M. Hoang Mai a tout d'abord précisé qu'au Canada, la protection des milieux fragiles est un domaine de compétences partagé entre le gouvernement fédéral et les provinces et territoires. En matière de protection des océans, par exemple, le gouvernement fédéral joue un rôle prédominant. Étant donné que le Canada possède un des plus longs littoraux au monde, le pays s'appuie sur un important corpus législatif et sur la coopération intergouvernementale. Par ailleurs, les peuples autochtones jouent un rôle important dans la protection et la conservation des milieux fragiles. Au Canada, ce sont les organismes non gouvernementaux qui sont à l'avant-garde de la protection des océans, du littoral, des fonds marins et de la vie marine. En dépit d'efforts consentis en matière de sensibilisation, il n'existe pas de mesures globales qui soient orchestrées au niveau fédéral. Toutefois, un projet de loi visant à interdire l'importation d'ailerons de requins a été déposé au Parlement fédéral.

Pour sa part, M. Patrice Martin-Lalande a évoqué le programme de protection et de conservation qui a été mis en place en Sologne, une région forestière naturelle d'environ 500 000 hectares, parsemée de plus de 2 000 étangs. La réserve naturelle de Sologne figure parmi les 1 753 sites français du Réseau Natura 2000, un ensemble de sites naturels européens, terrestres et marins, identifiés pour la rareté ou la fragilité des espèces sauvages, animales ou végétales, et de leurs habitats. L'objectif de Natura 2000 est de concilier la préservation de la nature avec les préoccupations socio-économiques et les spécificités locales.
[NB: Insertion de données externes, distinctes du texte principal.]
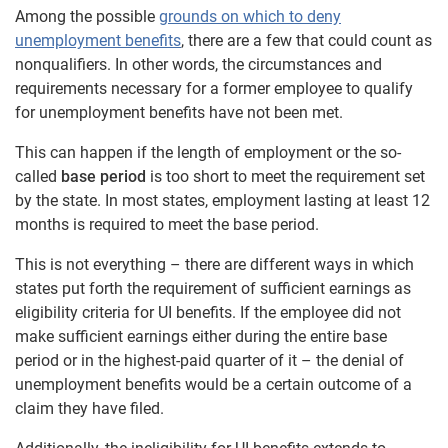
Among the possible
grounds on which to deny
unemployment benefits
, there are a few that could count as
nonqualifiers. In other words, the circumstances and
requirements necessary for a former employee to qualify
for unemployment benefits have not been met.
This can happen if the length of employment or the so-
called
base period
is too short to meet the requirement set
by the state. In most states, employment lasting at least 12
months is required to meet the base period.
This is not everything – there are different ways in which
states put forth the requirement of sufficient earnings as
eligibility criteria for UI benefits. If the employee did not
make sufficient earnings either during the entire base
period or in the highest-paid quarter of it – the denial of
unemployment benefits would be a certain outcome of a
claim they have filed.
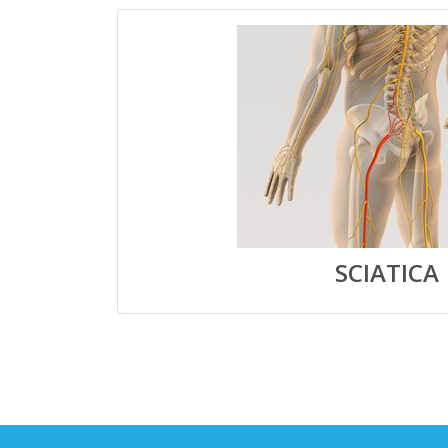
SCIATICA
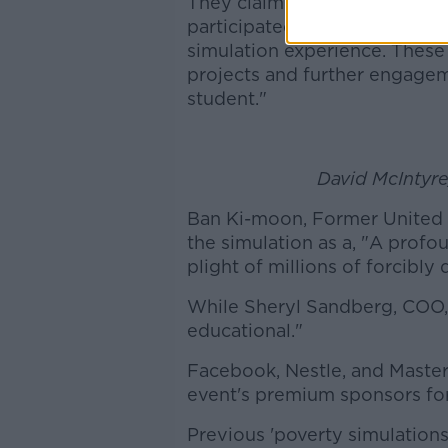
They claim that, "Many corpo
participated have remained in
simulation experience. These
projects and further engagem
student."
David McIntyr
Ban Ki-moon, Former United 
the simulation as a, "A profo
plight of millions of forcibly
While Sheryl Sandberg, COO, 
educational."
Facebook, Nestle, and Master
event's premium sponsors for
Previous 'poverty simulations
On peut toutefois regretter que la préservation d'une biodiversité équilibrée se heurte à la rigidité de certaines politiques menées au niveau européen. Ainsi, les décisions relatives à la protection de certaines espèces peuvent déstabiliser le cycle naturel du milieu, comme l'illustrent les exemples du cormoran ou du héron. À cet égard, la gestion des indicateurs d'évaluation demeure lacunaire : il faut concevoir des outils plus pertinents qui permettront de justifier le maintien de certaines mesures de protection.